Será levada à Justiça nestes dias uma demanda em que um londrinense está depositando em juízo R$ 40 mil para quitar uma dívida de R$ 120 mil de cartão de crédito. Outro, devendo R$ 70 mil, vai requerer que a Justiça declare quitada a dívida, porque em seu entendimento não há mais débito. Outro apresenta um pacote de recibos de pagamentos que somam mais de R$ 120 mil, quando na verdade a sua dívida de cartão de crédito não chegava a R$ 50 mil, portanto vai pedir a restituição em dobro e com juro do que pagou a mais.
Estas demandas estão aparecendo porque o Tribunal acaba de divulgar um decisão importante de repercusão nacional que foi divuldaga por todos os órgãos de imprensa do País, reduzindo as dívidas dos cartões de crédito que vinham sendo objeto de cobranças abusivas, com altos encargos ao arrepio da lei.
O entendimento jurídico questionado agitou os devedores do cartão de crédito, porque pela decisão foram alertados de seus direitos e conscientizados de que realmente estavam sendo explorados e chegaram a pagar encargos de até 15% ao mês, pelos juros, correções, multas e outras exigências mais.
Tudo começou com a Téknica Material Elétrico, do Rio Grande do Sul, que moveu uma ação contra o Citibank S.A. de onde veio a apelação de 199.051.216, da 7ª Câmara do Tribunal gaúcho, em que o banco foi vencido. O Tribunal entendeu que o banco estava e está sujeito às normas do Código de Defesa do Consumidor, quando assim se manifestou: ‘‘O Código de Defesa do Consumidor rege as operações bancárias inclusive as de mútuo ou de abertura de crédito’’.
O Tribunal foi claro quando assim afirmou, e os bancos, consequentemente passaram a ser regidos pela lei da usura.

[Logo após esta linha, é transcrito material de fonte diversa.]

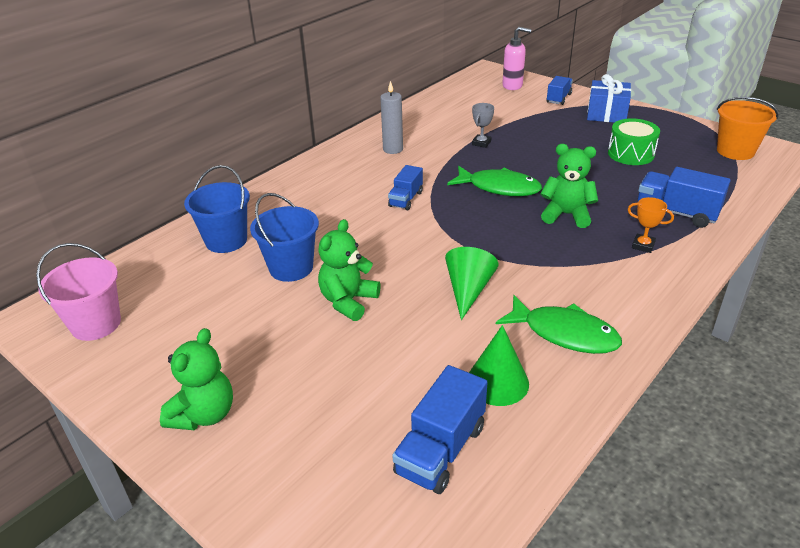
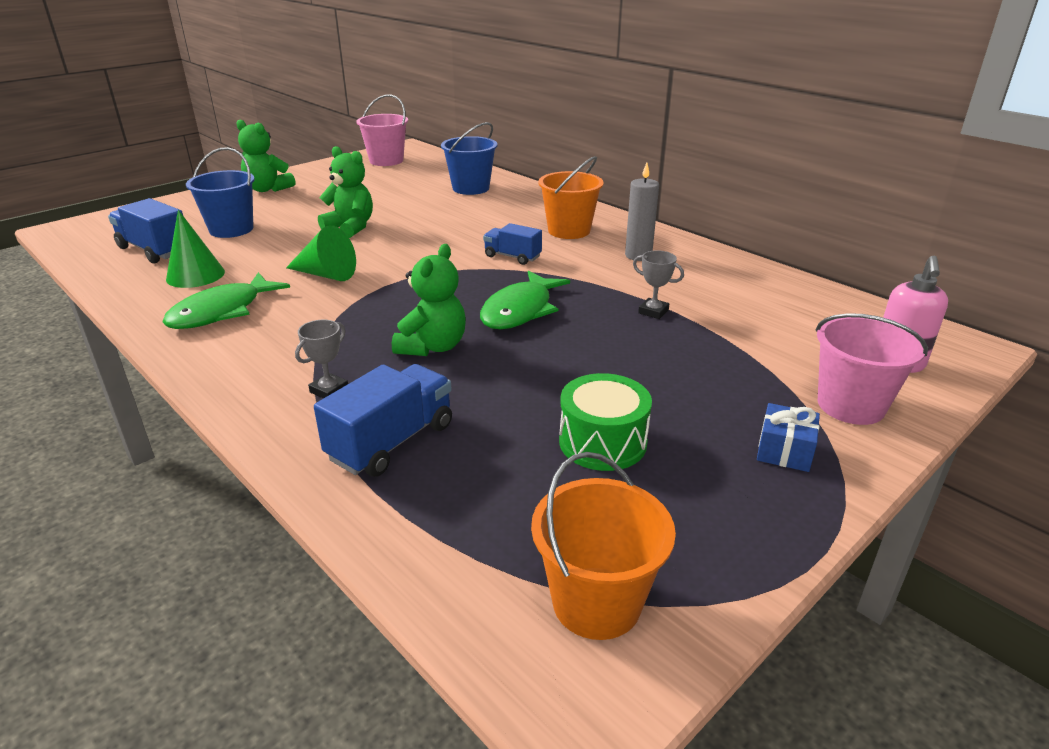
camera: 95 degrees right, 5 degrees down
blue bucket [250,193,319,282] -> blue bucket moved to [186,147,255,238]
blue truck [546,76,573,105] -> pink bucket [815,313,928,425]
blue gift [587,74,631,123] -> blue gift [757,403,820,472], size x0.63
orange trophy [628,197,674,253] -> grey trophy [295,320,348,399]
none -> orange bucket [538,156,604,239]

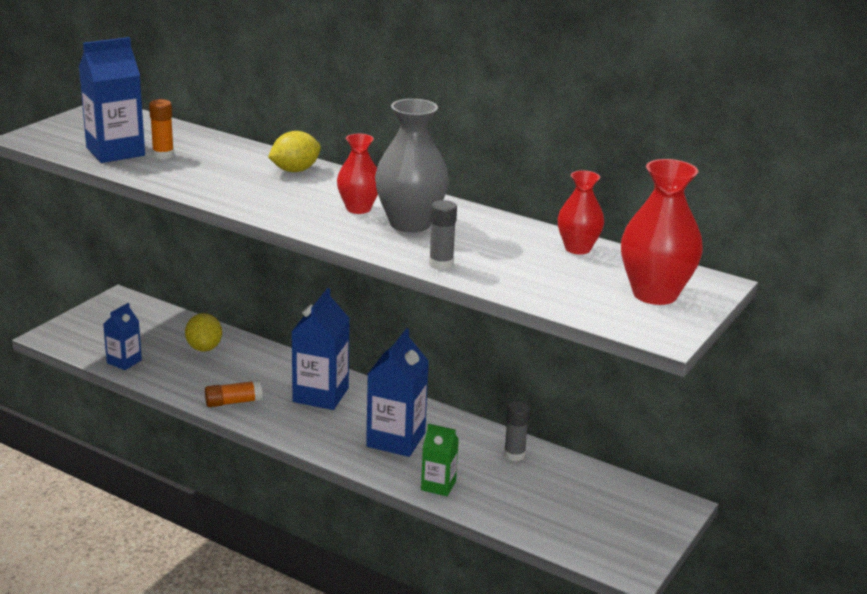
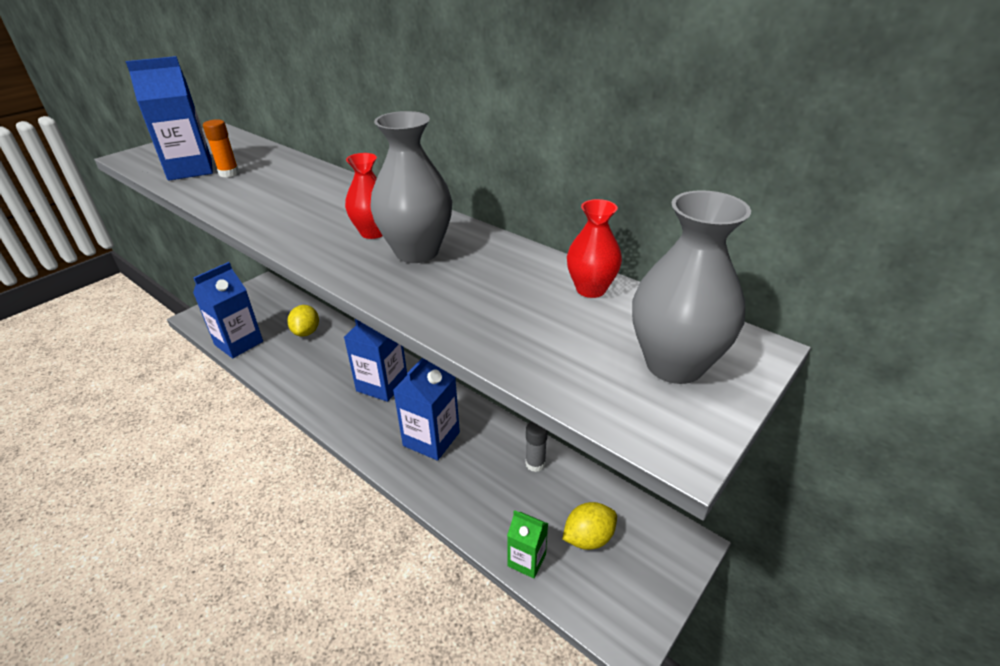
camera: 10 degrees right, 10 degrees up
blue carton [103,303,142,370] -> blue carton [193,262,263,358], size x1.74
orange glue stick [205,380,263,407] -> none
yellow lemon [268,131,321,172] -> yellow lemon moved to [562,502,617,550]
green carton [421,424,459,496] -> green carton moved to [507,510,548,579]
grey glue stick [429,200,457,270] -> none
red vase [621,159,703,305] -> grey vase [632,190,751,384]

Foi mais além a Suprema Corte, quando afirmou: ‘‘O produto da empresa banco é o dinheiro ou o crédito, bem jurídico consumível, sendo portanto, fornecedor e o consumidor, o mutário e o creditado. Juros que constituem o preço pago pelo consumidor.’’
Esta decisão abalou os meios jurídicos e assustou aos bancos que se vêm às portas de uma reviravolta e abriu novos horizontes para os devedores e estes agentes financeiros a partir de agora, estão regidos por este ordenamento.
Está firmada a jurisprudência e os bancos que operam com cartões de crédito não podem cobrar mais do que 12% ao ano de juros, e a correção é pelo Índice Nacional de Preço que hoje é irrisório.
O fato só agora está sendo divulgado, mas em Londrina já havia este entendimento relativo a bancos, não só contra os que operam com os cartões de crédito, mas contra os agentes financeiros em geral.
Em processos judiciais, decidiu o Juiz Celso Sihiti Saito: ‘‘A cláusula contratual que estabelece encargos, juros de 7,14% ao mês afronta não só o Código de Defesa do Consumidor, mas também o artigo 192 da Constituição Federal que limita a cobrança dos juros reais em 12% ao ano. Trata-se, portanto, de cláusula nula de pleno direito.’’
Em outro processo, o mesmo juiz: ‘‘Por sentença de grande número de processo, este juízo tem sempre posicionado no sentido de que os juros de 12% ao ano, conforme artigo 192, parágrafo 3º da Constituição Federal, como também da vedação dos juros capitalizados com base na súmula 121 do STF.’’ ‘‘Tem se posicionado também que a correção deve ser com o índice do INPC.’’
Quando o Tribunal em Brasília limitou os lucros dos bancos que operam com o cartão de crédito, o juiz londrinense já tinha esse entendimento em relação aos bancos em geral.
Se os bancos, conforme decidiu a Suprema Corte, estão sujeitos ao Código de Defesa do Consumidor, o juiz da 6ª Vara local estava realmente certo em sua decisão. Juros de 12% ao mês e correção pelo INPC, nada mais. Pela nova decisão os juros do cartão de crédito estão regidos pela lei 22.626/53, combinada com a lei 1521.51 (crimes contra a economia popular).
- ORLANDO GOMES é advogado em Londrina.